I think it’s less about how many holes there are in a given plan, and more like “how much detail does it need before it counts as a plan?” If someone says that their plan is “Keep doing alignment research until the problem is solved”, then whether or not there’s a hole in that plan is downstream of all the other disagreements about how easy the alignment problem is. But it seems like, separate from the other disagreements, Eliezer tends to think that having detailed plans is very useful for making progress.
Analogy for why I don’t buy this: I don’t think that the Wright brothers’ plan to solve the flying problem would count as a “plan” by Eliezer’s standards. But it did work.
As far as I understand, Eliezer doesn’t claim that plans are generally very useful for making progress in solving problems. Trial and error usually works very well. But he also says that trial and error will not work for the alignment problem; we have to get it right the first time, therefore detailed plans are our only hope. This isn’t a overconfidence in plans, it is just a high confidence that the usual trial and error approach can’t be used this time.
I think we don’t know whether various obvious-to-us-now things will work with effort. I think we don’t really have a plan that would work with an acceptably high probability and stand up to scrutiny / mildly pessimistic assumptions.
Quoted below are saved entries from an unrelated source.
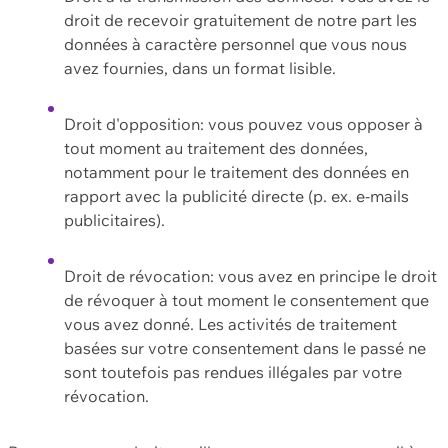
droit de recevoir gratuitement de notre part les
données à caractère personnel que vous nous
avez fournies, dans un format lisible.
Droit d'opposition: vous pouvez vous opposer à
tout moment au traitement des données,
notamment pour le traitement des données en
rapport avec la publicité directe (p. ex. e-mails
publicitaires).
Droit de révocation: vous avez en principe le droit
de révoquer à tout moment le consentement que
vous avez donné. Les activités de traitement
basées sur votre consentement dans le passé ne
sont toutefois pas rendues illégales par votre
révocation.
I would guess that if alignment is hard, then whatever we do ultimately won’t follow any existing plan very closely (whether we succeed or not). I do think it’s reasonably likely to agree at a very high level. I think that’s also true even in the much better worlds that do have tons of plans.
I wouldn’t say there is “a plan” to do that.
Many people have that hope, and have thought some about how we might establish sufficient consensus about risk to delay AGI deployment for 0.5-2 years if things look risky, and how to overcome various difficulties with implementing that kind of delay, or what kind of more difficult moves might be able to delay significantly longer than that.